Have you ever been strolling along beside a freshly mowed lawn, golf course or baseball field, soaking up that invigorating smell from the ground at your feet? The smell of freshly cut grass is one of life’s most unusual pleasures. In fact, it almost makes it worth mowing the grass every week… almost.
But, it’s very rare to smell something when it’s cut; for example, we don’t smell anything when we cut our nails or when we trim the branches of a tree. However, mow the lawn in the morning and the air may smell of grass for hours. It’s a distinctive smell, impossible to call it anything other than the “freshly cut grass” aroma. Why does grass give out this smell, while chopping a tree branch doesn’t?
The ‘freshly cut grass’ smell isn’t from a single chemical. Grasses release a host of different volatile chemicals when they are cut, called Green Leaf Volatiles (GLV).

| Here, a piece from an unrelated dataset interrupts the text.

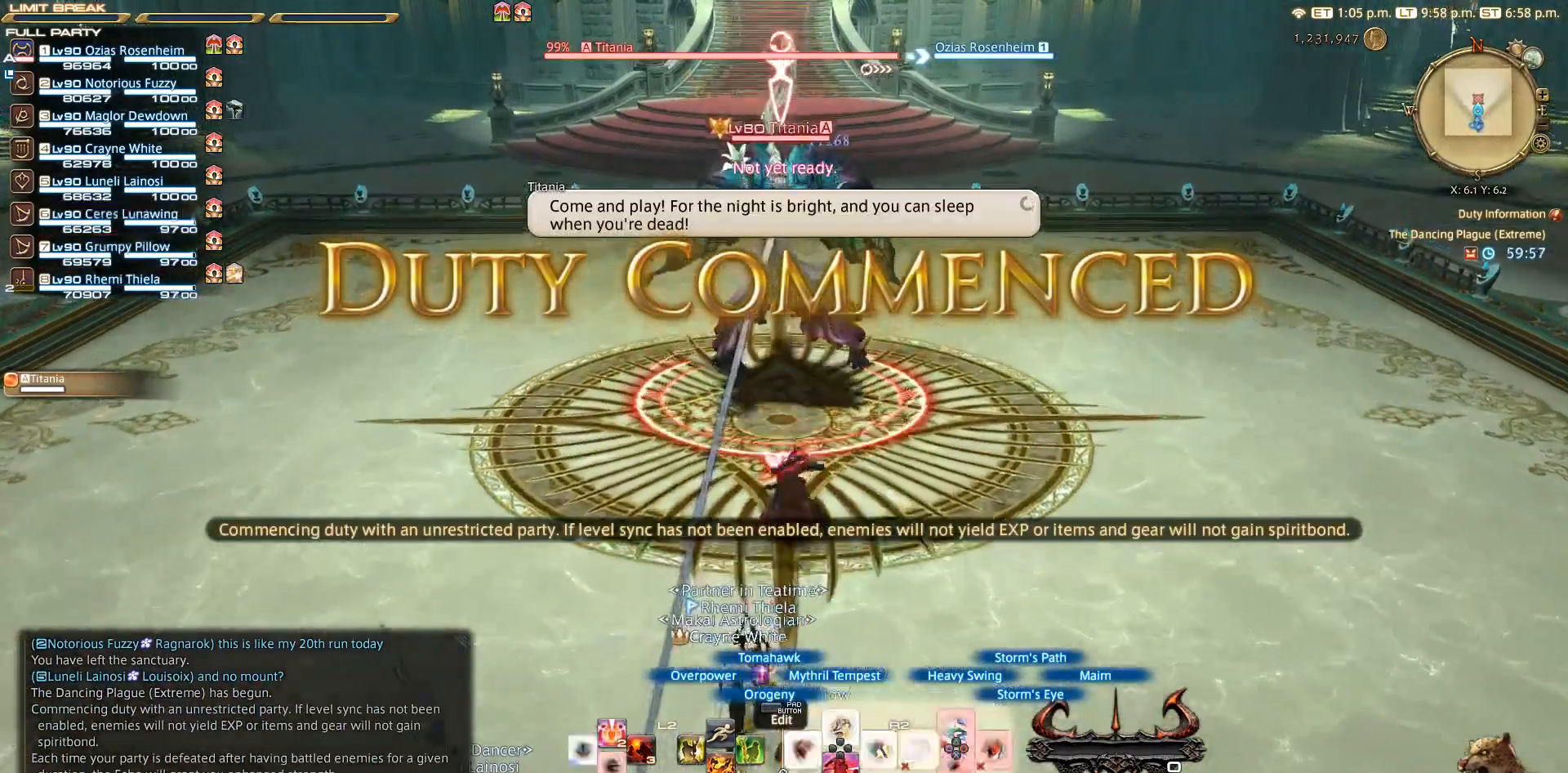
{"buttons": [], "left_stick": "up", "right_stick": "center", "events": [[50, "SQUARE", "up"], [217, "SQUARE", "down"], [250, "SQUARE", "up"], [467, "R2", "up"]]}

Some of these chemicals are acetone, formaldehyde and methanol, which constitute almost 60% of emissions when grass is cut.
In grasses, the aldehyde “Cis-3-hexenal” contributes significantly to the grassy smell. Other molecules include different hexanols and hexanals, with different chemical attachments slightly altering the smell.As with all things in nature, cis-3-hexenal and molecules similar to it turn up in myriad places. It is what gives strawberries the sweet smell that we know so well, and a similar compound is what gives the lush taste to apple juice. These chemicals are also found in olives, spices, and certain types of alcohol. Some companies add it as an artificial flavoring in food products to create a rich and earthy flavor.